Firstly I was recommended to read this book by an 11 year old student of mine.  It was her top book for 2012.  Upon reading it, I loved it, however I did think perhaps 13 years and up would be a more suitable age. Miss 11 year old is a sophisticated reader and I could actually imagine her writing just such a creative and quirky book in a few years time, so I think the exception rather than the rule here.

This book has a seemingly ordinary plot, although a few surprises towards the end had me engaged to the finish. It is not the plot however that makes this book, rather it is the characters and the way in which the story is told.  A wide mix of writing forms are used, at first I found it a little disconcerting, but I was soon loving it.  Imagine this whole paragraph with out a capital or full stop. Every teacher's dread usually! There were paragraphs like this, taking the reader into the head of a 15 year old boy, and it worked. Other forms are diary, streams of consciousness, poetry, police notes..... and so it goes on.  The reader is taken into conversations and characters minds and feelings, hopes, nightmares.  In this way the story is told.

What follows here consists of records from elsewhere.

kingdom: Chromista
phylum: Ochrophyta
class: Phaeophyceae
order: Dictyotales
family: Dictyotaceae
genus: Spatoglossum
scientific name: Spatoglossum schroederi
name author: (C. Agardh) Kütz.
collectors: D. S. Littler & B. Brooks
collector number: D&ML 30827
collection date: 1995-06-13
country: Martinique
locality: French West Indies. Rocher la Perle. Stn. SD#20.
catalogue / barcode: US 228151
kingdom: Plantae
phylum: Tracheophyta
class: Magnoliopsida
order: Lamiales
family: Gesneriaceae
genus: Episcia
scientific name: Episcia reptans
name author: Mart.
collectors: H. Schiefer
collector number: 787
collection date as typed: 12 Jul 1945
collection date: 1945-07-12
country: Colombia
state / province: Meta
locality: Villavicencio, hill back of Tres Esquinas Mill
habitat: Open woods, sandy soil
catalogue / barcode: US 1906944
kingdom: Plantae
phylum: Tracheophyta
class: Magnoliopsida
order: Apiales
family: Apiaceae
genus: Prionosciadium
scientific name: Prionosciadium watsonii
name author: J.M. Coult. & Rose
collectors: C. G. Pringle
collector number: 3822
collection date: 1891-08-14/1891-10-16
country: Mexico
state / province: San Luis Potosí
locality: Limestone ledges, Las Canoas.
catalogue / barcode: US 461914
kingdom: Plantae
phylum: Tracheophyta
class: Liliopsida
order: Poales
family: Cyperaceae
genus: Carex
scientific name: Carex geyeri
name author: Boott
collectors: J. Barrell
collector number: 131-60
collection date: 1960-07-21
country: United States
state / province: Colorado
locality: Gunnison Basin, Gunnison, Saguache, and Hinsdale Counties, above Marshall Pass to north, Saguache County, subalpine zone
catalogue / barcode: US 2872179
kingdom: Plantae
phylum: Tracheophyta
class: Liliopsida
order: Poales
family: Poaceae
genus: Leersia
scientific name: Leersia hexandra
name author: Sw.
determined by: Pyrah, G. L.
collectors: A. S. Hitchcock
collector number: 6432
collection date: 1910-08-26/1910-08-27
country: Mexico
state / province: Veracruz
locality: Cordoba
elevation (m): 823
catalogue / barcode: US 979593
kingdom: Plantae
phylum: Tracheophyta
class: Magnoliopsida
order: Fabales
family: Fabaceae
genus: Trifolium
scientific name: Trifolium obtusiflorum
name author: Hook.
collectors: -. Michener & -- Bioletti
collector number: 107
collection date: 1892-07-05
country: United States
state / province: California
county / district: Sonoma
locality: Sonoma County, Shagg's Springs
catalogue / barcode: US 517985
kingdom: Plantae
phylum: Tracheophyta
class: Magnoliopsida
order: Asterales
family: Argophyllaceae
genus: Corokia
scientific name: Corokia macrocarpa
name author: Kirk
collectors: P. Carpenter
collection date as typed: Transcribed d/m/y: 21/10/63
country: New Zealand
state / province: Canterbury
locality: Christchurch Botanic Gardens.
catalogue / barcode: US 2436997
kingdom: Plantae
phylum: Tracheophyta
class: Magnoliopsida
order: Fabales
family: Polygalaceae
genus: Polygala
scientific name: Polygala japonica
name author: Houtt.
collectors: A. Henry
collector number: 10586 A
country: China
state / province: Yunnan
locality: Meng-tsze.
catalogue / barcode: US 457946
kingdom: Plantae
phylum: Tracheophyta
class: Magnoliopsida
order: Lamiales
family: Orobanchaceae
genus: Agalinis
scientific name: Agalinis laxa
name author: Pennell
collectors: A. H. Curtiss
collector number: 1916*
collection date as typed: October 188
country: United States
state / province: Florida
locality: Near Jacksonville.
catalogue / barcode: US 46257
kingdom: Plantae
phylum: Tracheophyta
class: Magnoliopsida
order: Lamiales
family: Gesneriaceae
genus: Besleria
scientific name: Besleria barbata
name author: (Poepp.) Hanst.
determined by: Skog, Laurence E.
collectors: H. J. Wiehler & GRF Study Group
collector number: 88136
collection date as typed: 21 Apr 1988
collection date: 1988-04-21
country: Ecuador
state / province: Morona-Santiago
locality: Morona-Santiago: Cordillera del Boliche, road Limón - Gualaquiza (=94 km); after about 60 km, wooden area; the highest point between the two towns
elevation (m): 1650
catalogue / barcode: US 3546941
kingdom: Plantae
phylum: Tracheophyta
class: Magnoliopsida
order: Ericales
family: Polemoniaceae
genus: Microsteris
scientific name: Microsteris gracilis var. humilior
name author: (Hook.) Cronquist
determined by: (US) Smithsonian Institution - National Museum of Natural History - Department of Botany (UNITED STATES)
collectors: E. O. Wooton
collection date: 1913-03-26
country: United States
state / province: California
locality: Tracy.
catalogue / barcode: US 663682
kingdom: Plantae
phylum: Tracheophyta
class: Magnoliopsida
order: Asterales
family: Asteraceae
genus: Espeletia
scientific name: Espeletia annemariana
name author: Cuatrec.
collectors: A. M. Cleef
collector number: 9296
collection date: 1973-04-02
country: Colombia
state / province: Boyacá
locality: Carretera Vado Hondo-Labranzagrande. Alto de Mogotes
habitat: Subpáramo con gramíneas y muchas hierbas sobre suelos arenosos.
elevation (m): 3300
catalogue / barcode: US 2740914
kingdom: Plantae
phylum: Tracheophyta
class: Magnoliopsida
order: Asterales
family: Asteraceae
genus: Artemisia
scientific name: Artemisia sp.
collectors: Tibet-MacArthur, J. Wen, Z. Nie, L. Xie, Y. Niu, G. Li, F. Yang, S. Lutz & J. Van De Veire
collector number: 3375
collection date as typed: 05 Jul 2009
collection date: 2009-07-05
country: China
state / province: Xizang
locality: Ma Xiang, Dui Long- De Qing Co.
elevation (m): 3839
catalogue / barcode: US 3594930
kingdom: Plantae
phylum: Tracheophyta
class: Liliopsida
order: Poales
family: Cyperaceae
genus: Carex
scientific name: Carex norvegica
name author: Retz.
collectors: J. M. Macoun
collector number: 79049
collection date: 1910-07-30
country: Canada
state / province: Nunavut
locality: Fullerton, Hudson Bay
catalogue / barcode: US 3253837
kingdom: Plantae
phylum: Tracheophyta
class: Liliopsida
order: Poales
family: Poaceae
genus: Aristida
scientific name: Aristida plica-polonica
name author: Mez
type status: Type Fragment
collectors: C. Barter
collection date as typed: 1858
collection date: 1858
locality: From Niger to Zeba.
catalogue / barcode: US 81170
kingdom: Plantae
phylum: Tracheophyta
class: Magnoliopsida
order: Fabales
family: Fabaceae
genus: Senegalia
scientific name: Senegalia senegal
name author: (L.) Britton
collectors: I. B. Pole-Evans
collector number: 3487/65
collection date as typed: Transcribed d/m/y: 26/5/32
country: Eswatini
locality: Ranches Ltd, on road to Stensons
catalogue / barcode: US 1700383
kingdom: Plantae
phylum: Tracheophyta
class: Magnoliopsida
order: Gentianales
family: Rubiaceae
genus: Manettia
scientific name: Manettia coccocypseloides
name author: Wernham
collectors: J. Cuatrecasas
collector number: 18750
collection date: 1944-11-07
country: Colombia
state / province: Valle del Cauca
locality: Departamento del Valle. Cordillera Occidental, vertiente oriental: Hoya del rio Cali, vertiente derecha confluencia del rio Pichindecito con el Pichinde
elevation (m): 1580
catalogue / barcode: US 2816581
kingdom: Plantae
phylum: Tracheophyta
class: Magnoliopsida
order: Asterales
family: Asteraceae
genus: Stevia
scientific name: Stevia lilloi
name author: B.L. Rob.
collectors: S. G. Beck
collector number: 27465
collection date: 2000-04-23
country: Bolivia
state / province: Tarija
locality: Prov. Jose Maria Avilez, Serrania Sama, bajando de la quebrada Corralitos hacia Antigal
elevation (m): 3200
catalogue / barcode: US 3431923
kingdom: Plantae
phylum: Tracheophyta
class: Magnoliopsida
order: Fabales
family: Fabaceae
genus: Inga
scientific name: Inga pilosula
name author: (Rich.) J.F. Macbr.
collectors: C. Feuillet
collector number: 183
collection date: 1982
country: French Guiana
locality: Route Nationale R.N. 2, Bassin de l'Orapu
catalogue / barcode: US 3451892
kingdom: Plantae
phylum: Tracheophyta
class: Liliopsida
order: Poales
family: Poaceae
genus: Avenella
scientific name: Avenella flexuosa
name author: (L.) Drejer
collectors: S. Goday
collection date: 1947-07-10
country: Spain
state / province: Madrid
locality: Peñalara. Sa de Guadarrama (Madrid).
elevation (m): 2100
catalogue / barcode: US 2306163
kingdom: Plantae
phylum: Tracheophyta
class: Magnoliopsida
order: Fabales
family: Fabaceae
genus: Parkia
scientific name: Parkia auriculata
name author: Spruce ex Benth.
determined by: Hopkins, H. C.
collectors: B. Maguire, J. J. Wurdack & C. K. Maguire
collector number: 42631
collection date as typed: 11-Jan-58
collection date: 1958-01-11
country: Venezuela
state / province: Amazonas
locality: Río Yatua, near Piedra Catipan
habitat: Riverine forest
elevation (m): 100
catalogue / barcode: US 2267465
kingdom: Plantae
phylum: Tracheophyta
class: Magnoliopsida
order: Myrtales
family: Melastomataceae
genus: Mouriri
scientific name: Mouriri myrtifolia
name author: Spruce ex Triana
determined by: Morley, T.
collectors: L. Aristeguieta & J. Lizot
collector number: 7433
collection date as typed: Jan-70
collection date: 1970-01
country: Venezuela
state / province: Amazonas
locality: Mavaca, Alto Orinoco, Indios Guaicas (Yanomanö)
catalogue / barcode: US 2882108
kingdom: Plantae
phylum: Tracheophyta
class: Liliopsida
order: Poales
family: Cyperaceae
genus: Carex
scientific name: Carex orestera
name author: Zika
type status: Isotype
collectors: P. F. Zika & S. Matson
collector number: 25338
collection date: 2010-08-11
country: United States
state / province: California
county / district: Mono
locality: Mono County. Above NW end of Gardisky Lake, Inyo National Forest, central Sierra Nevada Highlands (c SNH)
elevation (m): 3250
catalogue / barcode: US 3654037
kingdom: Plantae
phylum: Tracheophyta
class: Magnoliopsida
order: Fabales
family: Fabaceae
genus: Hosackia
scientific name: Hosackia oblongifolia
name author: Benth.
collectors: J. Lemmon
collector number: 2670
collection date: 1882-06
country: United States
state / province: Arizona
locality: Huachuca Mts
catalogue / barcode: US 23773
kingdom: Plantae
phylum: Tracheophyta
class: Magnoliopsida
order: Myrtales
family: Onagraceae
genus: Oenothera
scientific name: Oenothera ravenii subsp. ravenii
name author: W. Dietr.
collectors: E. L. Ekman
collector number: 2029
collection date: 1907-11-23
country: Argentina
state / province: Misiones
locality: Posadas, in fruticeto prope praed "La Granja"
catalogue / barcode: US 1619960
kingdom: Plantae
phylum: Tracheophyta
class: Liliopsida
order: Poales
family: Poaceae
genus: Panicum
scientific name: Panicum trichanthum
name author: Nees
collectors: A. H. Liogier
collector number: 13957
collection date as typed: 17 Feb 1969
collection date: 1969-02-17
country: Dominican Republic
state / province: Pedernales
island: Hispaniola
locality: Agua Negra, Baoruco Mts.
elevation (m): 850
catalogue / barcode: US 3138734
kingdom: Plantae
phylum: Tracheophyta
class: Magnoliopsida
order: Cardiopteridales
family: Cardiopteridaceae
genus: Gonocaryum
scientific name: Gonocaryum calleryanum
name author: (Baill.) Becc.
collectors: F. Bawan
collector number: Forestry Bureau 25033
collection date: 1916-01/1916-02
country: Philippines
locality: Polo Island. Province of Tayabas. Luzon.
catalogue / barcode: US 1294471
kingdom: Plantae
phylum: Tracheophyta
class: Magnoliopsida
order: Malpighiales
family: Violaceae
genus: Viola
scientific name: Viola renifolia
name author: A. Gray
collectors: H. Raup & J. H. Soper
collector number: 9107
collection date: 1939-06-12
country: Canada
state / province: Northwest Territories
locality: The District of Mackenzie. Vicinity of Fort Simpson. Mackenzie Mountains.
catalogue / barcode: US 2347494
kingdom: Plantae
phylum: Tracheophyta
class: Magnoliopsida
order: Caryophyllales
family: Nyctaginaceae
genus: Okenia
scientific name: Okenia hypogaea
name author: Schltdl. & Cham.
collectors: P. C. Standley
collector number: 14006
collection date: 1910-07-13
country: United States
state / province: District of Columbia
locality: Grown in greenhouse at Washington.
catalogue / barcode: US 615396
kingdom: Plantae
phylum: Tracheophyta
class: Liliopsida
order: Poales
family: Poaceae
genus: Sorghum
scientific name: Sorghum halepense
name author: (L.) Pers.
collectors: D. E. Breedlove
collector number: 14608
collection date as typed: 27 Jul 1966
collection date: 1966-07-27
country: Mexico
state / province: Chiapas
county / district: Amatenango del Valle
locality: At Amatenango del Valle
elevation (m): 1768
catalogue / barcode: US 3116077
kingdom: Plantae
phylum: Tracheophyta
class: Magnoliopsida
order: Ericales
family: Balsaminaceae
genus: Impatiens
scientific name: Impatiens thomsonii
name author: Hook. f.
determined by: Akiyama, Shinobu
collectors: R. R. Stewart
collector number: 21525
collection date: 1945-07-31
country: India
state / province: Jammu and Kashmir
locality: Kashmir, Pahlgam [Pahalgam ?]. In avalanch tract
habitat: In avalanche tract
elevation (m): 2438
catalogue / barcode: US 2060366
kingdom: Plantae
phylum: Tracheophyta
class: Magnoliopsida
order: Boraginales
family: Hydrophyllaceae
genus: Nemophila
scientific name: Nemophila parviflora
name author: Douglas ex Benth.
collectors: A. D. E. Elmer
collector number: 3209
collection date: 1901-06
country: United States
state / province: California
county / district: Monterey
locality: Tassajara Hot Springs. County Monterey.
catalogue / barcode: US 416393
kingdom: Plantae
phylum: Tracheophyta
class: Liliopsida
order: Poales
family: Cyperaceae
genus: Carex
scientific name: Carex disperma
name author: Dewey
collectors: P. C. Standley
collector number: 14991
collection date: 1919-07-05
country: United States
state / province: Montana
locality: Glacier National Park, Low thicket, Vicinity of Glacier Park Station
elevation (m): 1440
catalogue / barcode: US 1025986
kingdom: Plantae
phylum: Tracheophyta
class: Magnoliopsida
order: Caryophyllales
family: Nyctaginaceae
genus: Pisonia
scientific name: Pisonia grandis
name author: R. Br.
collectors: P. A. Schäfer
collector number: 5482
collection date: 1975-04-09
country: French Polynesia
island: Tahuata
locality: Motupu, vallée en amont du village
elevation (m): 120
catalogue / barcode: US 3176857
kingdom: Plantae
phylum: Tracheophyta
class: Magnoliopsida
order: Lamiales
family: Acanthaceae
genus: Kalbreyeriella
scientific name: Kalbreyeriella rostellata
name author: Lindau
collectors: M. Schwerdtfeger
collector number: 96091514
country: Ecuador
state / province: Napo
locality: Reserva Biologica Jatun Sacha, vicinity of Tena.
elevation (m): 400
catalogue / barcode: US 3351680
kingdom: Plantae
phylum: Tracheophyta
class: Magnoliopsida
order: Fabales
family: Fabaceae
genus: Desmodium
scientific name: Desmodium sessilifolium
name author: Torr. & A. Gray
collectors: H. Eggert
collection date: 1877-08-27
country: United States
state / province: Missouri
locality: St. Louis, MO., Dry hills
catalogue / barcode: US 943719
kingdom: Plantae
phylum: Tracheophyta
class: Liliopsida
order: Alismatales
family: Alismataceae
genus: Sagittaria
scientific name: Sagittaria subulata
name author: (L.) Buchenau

I felt close to the characters, I laughed at some of the conversations, Brigid Lowry had how a four year old talks and an eight year old does, and how a look down yer nose teacher talks. It was wonderful.  Perhaps everything ended too happily? Is that how it works really? Not always, however I still love the way it did finish. There is so much in this book that could open discussion, wishing I taught slightly older students.

I would recommend this book to every teacher and every parent of teens, as well as teens themselves.